Retail is a race on low cost, delivering best services, best products at lowest cost. Rocket Internet is familiar with the transparent business style. But they forget that most Vietnamese retailers use the gap in law to reduce the price down by cutting tax. And that is the most important reason for the failure of many big foreign corporations.

Vat Gia’s B2C e-commerce platform Cucre.vn makes over 3,000 deliveries per day. For comparison, Giao Hang Nhanh, Vietnam’s leading e-commerce logistics delivery service, which serves over 800 local e-commerce sites, was delivering over 700 orders per day in March this year. Vat Gia itself, which is a platform similar to Alibaba, facilitates over 30,000 deliveries per day and has over 1.2 million unique visitors on its site per day.

The future of e-commerce according to Vat Gia

Diep thinks, although there are a lot of competitors in the space, the e-commerce market is “developing too fast and skipping fundamental changes, while it is supposed to make a long-term change from traditional retail to e-commerce retail.” So although we’re seeing lots of competitors and models for growth, Diep thinks the market isn’t ready.

The Vietnamese market has never experienced the hyper-supermarket stage before. Therefore, the local purchasing mindset hasn’t followed the current trend, online shopping. Moreover, the space and time restraints prevent e-commerce from getting its deserved position. Delay in money delivery makes consumers and suppliers gradually lose belief in e-commerce. That is why I predict it may take 10 to 15 years for e-commerce to fully flourish in contrast to the common prediction of only one to two years.

Vat Gia and Vietnam’s startup scene

Despite Vat Gia’s success, Diep has not sat on the sidelines and isolated himself from the startup scene. Diep works closely with CyberAgent Ventures and has invested in startups in his home city of Hanoi. Some of the sites he funded initially worked to help Vat Gia’s services, but he spun them out later. They include the following across a range of industries (Diep has also invested in other companies that he has not disclosed publicly):

Webbnc.net – A fully packaged e-commerce and shopping cart solution, similar to BigCommerce.com
Vanphongonline.vn – Literally meaning office online, it’s a Vietnamese version of Salesforce.com
Nhanh.vn – Meaning “Fast”, this site competes with Giao Hang Nhanh and Zship in the e-commerce logistics space.
123doc.vn – A book and e-book audio platform.
Pub.vn – An online video platform.
Suong.vn – A 9gag clone where users can share pictures and videos for fun.
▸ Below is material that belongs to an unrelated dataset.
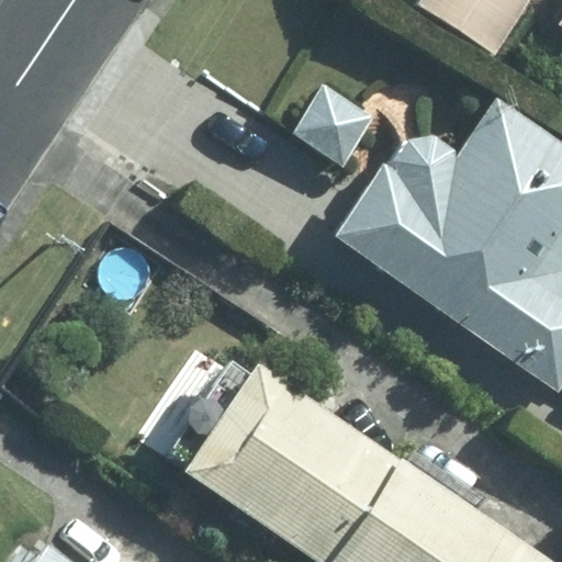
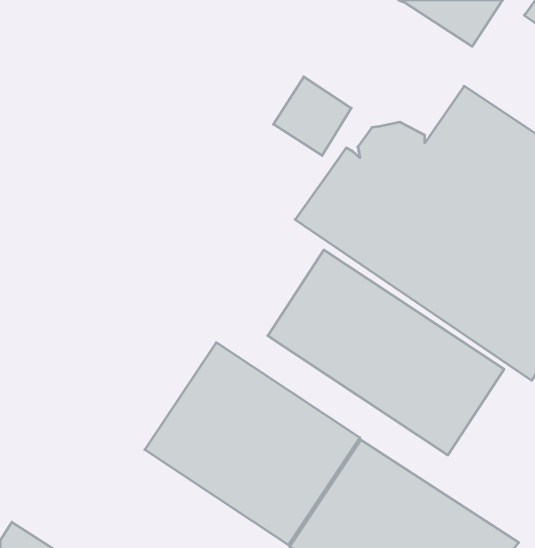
building: none -> [268,250,504,455]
Diep is especially interested in the potential of cloud services like Vanphongonline.vn, which he thinks can provide a more convenient service at lower cost. He sees startups that localize such services to the local market as a key area for growth. He thinks that the startup scene in Vietnam today shows a lot of passion and good ideas, but it also lacks key things that could bring it success: startups don’t know how to turn their ideas into money and can only envision a website.

They think about how to make a website, with all these technologies, but when they’re asked how they will make money, they answer in a very unclear or ambiguous way. They copy a foreign model but lack creativity and adaptation, so they all die.
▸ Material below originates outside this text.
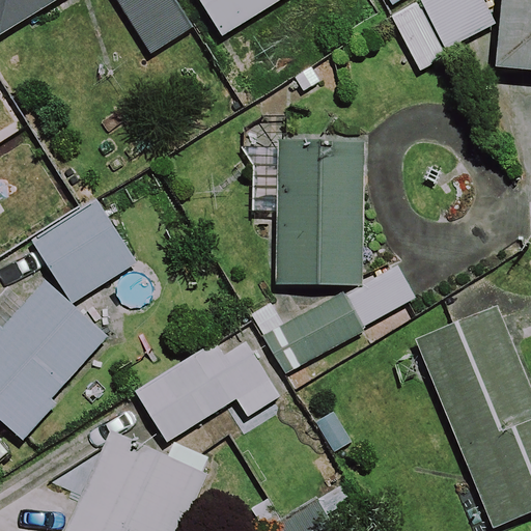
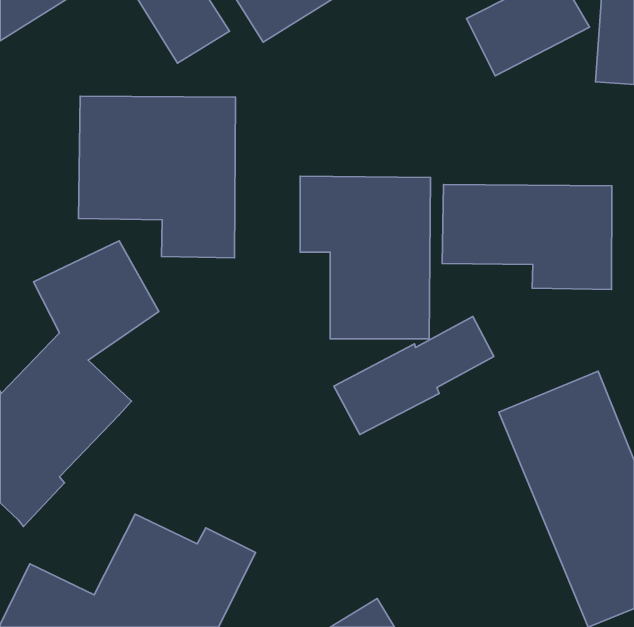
building: none -> [78,96,235,258]
building: none -> [442,184,612,289]
building: [133,334,276,441] -> none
But he does have five pieces of advice for young startups in Vietnam:
1. Be realistic. Think about a model that can earn money first.
2. Stay hungry. Always think about cost savings. Minimize costs to survive.
3. Always observe and follow the changes of the market; adapt to the
current market scenario.
4. Always think as consumers. Observe and meet their needs.
5. Don’t completely copy successful foreign business models. Learn and customize them locally.